* [TEXTO EXTRAÍDO]
______

Este año todo parecía circular con normalidad (mascarillas aparte) para el esperado retorno de Currentzis y su orquesta alemana. El programa anunciado incluía además el atractivo de un violista extraordinario (Antoine Tamestit, encargado del Concierto para viola de Marko Nikodijevic) y abría la incógnita de costumbre con el maestro greco-ruso: ¿qué haría Currentzis con la Primera de Brahms?
Pero en los tiempos convulsos que vivimos, siempre hay lugar para sorpresas inesperadas. Y la invasión de Ucrania por Rusia ha convulsionado al mundo, también, naturalmente, al musical. Ha habido artistas muy conectados con el dictador ruso (el caso de Gergiev, que nos visitó poco antes de que comenzara el conflicto, es paradigmático) y reacciones que creo injustificadas contra la cultura rusa en general. También ha habido reacciones comprensibles de corazón dividido por parte de artistas que tienen conexiones fuertes con ambos países o, simplemente, deploran y condenan la citada invasión. Currentzis, alumno en su día de Iliá Musin, uno de los más ilustres docentes de dirección orquestal de nuestros días, que enseñó, entre otros a Gergiev, Bychkov y Temirkanov, decidió, a la vista de los acontecimientos, cambiar el programa de la gira que les ha traído a Madrid (y antes a Colonia y Barcelona), y los llevará en los próximos días a Dortmund, Hamburgo, Viena, Friburgo y finalmente a su sede, Stuttgart.

______

* [DATOS EXTRAÍDOS]
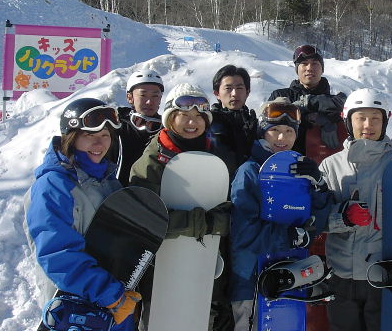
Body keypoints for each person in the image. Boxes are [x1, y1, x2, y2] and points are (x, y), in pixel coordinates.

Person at [23, 98, 139, 330]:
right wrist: (110, 294)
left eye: (105, 135)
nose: (99, 143)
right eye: (89, 135)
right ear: (71, 137)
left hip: (113, 302)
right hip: (77, 306)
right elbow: (57, 254)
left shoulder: (106, 180)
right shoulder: (54, 186)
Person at [129, 83, 237, 331]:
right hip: (161, 271)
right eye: (184, 115)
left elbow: (233, 204)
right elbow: (143, 217)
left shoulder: (218, 156)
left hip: (207, 266)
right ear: (170, 118)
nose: (192, 122)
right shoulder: (152, 161)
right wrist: (204, 223)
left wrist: (228, 218)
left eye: (199, 116)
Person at [229, 97, 330, 330]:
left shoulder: (300, 172)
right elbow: (244, 233)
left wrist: (319, 186)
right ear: (262, 133)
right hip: (253, 283)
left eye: (289, 131)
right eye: (274, 130)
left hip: (292, 278)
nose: (282, 138)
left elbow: (317, 224)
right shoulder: (250, 172)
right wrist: (289, 236)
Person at [319, 88, 392, 331]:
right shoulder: (330, 166)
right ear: (348, 121)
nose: (368, 125)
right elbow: (316, 218)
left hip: (382, 273)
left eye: (375, 118)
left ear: (385, 121)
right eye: (361, 118)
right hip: (340, 275)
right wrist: (342, 217)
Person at [268, 45, 346, 155]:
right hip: (286, 161)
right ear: (297, 69)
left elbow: (350, 111)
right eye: (304, 63)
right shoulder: (280, 95)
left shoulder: (337, 100)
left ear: (322, 69)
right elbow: (268, 128)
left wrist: (330, 118)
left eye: (315, 63)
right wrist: (306, 119)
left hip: (326, 163)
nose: (309, 68)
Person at [117, 70, 164, 186]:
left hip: (154, 194)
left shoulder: (167, 130)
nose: (149, 102)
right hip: (116, 193)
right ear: (130, 97)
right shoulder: (116, 126)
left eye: (155, 96)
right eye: (143, 95)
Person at [209, 65, 258, 166]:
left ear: (247, 92)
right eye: (228, 88)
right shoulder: (207, 123)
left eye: (239, 88)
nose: (234, 93)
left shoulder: (254, 125)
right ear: (217, 93)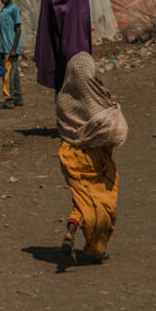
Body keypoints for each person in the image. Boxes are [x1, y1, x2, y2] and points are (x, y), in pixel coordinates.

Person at [56, 52, 127, 265]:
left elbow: (62, 127)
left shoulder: (62, 98)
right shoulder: (98, 96)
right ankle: (97, 249)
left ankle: (71, 231)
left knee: (82, 198)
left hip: (70, 155)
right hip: (95, 157)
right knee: (104, 199)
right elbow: (113, 125)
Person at [34, 0, 92, 93]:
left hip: (67, 50)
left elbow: (57, 4)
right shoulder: (83, 1)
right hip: (84, 52)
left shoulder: (68, 3)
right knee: (82, 83)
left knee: (65, 83)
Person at [0, 0, 23, 108]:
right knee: (14, 74)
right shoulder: (4, 9)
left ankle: (8, 99)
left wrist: (14, 48)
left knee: (7, 75)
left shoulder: (14, 9)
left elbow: (18, 29)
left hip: (10, 48)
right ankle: (17, 97)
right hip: (5, 47)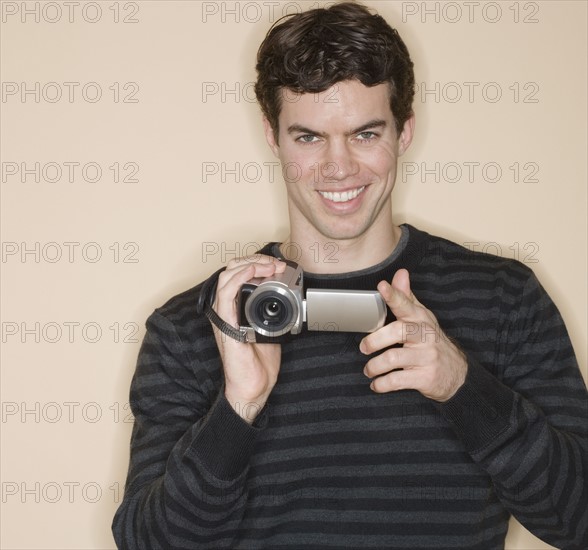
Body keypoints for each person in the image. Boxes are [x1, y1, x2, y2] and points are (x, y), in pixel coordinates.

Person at [112, 2, 588, 548]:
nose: (338, 167)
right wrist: (237, 406)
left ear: (405, 131)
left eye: (365, 134)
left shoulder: (504, 299)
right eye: (309, 137)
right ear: (273, 136)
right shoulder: (198, 325)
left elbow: (578, 519)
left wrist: (463, 386)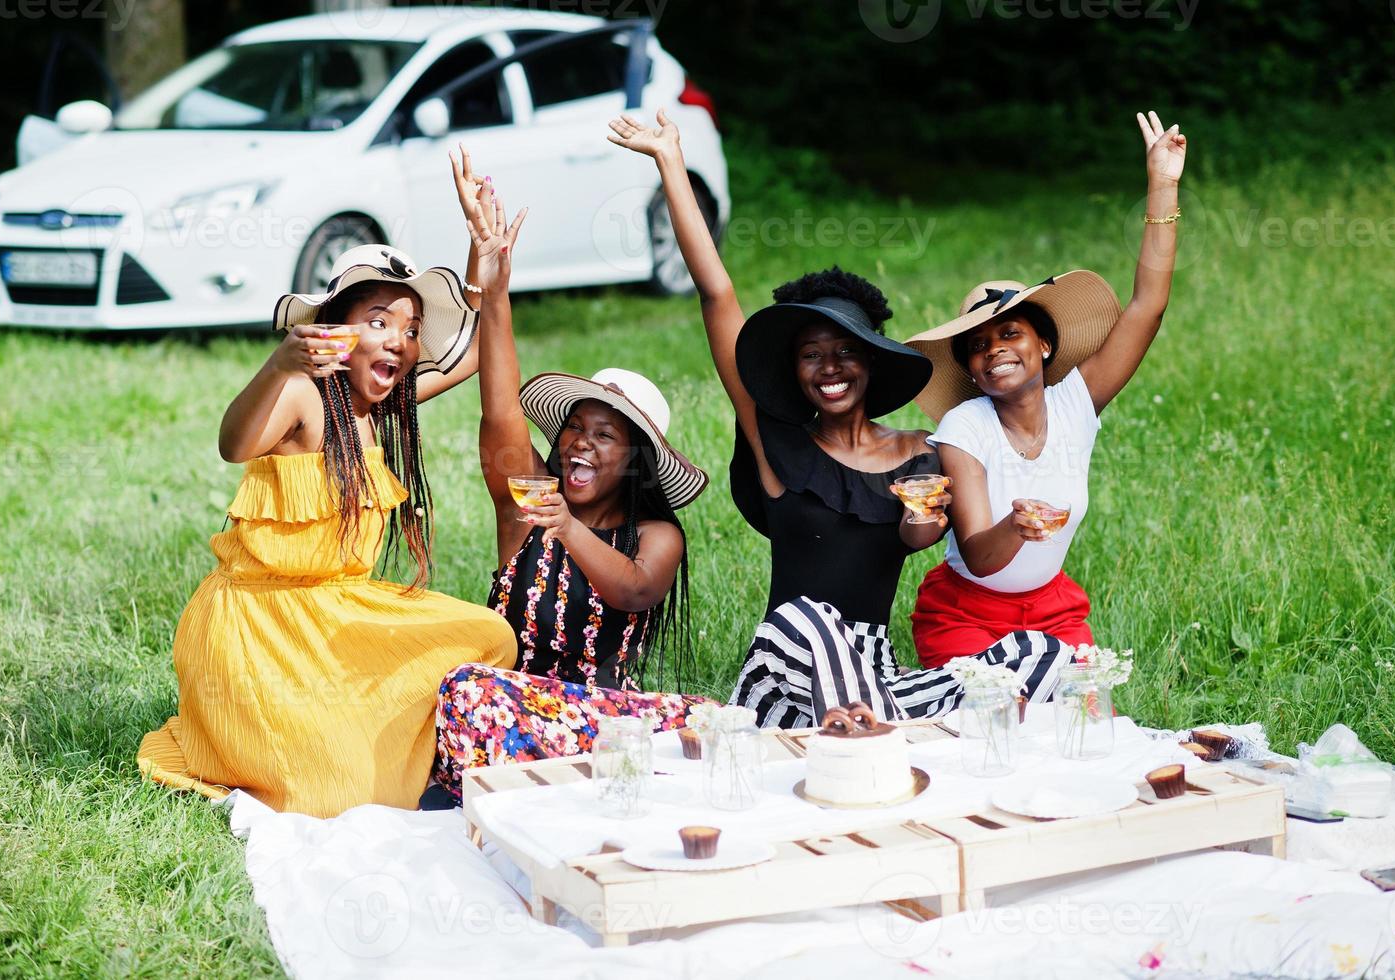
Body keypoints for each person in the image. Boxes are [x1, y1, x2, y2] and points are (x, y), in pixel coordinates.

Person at [610, 111, 1073, 729]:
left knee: (1039, 653)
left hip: (877, 678)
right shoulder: (778, 442)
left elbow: (922, 539)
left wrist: (921, 516)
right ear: (795, 371)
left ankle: (883, 730)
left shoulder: (922, 454)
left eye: (845, 352)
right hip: (788, 670)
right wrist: (671, 162)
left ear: (873, 363)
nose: (829, 368)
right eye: (811, 355)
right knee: (808, 617)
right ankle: (876, 735)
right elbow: (717, 296)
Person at [137, 225, 518, 817]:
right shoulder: (302, 392)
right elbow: (233, 444)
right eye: (379, 321)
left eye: (412, 330)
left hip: (336, 612)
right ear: (333, 334)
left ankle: (410, 747)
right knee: (341, 792)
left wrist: (485, 272)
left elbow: (478, 351)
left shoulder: (382, 404)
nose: (398, 340)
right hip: (257, 628)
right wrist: (277, 365)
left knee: (490, 636)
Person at [429, 164, 710, 804]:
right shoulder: (526, 505)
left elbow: (637, 591)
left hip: (606, 724)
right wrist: (494, 292)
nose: (581, 441)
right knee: (465, 687)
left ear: (635, 459)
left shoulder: (657, 536)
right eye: (574, 427)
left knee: (710, 722)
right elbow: (499, 410)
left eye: (606, 435)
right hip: (506, 713)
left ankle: (567, 778)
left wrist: (568, 528)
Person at [908, 110, 1188, 667]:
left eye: (1009, 333)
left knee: (1085, 726)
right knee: (998, 722)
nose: (995, 350)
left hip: (1053, 609)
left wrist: (1161, 185)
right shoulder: (964, 427)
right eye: (979, 345)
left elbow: (1148, 307)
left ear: (1045, 346)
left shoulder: (1075, 405)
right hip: (966, 615)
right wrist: (1015, 524)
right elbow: (980, 558)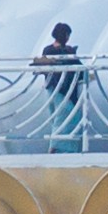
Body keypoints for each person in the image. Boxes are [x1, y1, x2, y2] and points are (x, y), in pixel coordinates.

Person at [33, 21, 90, 152]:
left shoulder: (65, 50)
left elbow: (80, 67)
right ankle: (56, 146)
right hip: (57, 89)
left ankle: (63, 147)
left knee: (63, 115)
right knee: (66, 113)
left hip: (59, 89)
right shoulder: (51, 50)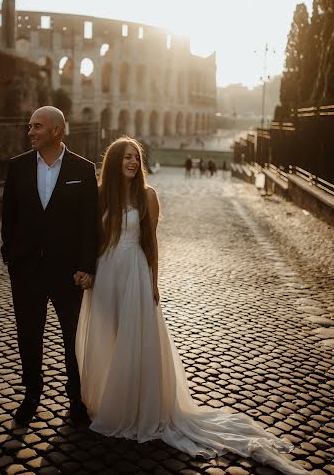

______

* [TAREAS A REALIZAR]
1. Enumera todas las ciudades que el texto extraído menciona como paradas de la gira de Currentzis y su orquesta.
2. Resume el texto extraído en dos oraciones.
3. Actualiza el tramo del texto extraído desde "Este año todo" hasta "Primera de Brahms?", sustituyendo "Primera de Brahms" por "Cuarta de Brahms".
El material es independiente del texto extraído y no guarda relación con él.

* [SOLUCIONES POR TAREA]
1. Madrid, Colonia, Barcelona, Dortmund, Hamburgo, Viena, Friburgo y Stuttgart.

2. El retorno de Currentzis y su orquesta alemana se anunciaba con un programa que incluía el Concierto para viola de Marko Nikodijevic, a cargo de Antoine Tamestit, y la Primera de Brahms. Sin embargo, la invasión de Ucrania por Rusia ha convulsionado también al mundo musical, y Currentzis decidió cambiar el programa de la gira que los ha traído a Madrid.

3.
Este año todo parecía circular con normalidad (mascarillas aparte) para el esperado retorno de Currentzis y su orquesta alemana. El programa anunciado incluía además el atractivo de un violista extraordinario (Antoine Tamestit, encargado del Concierto para viola de Marko Nikodijevic) y abría la incógnita de costumbre con el maestro greco-ruso: ¿qué haría Currentzis con la Cuarta de Brahms?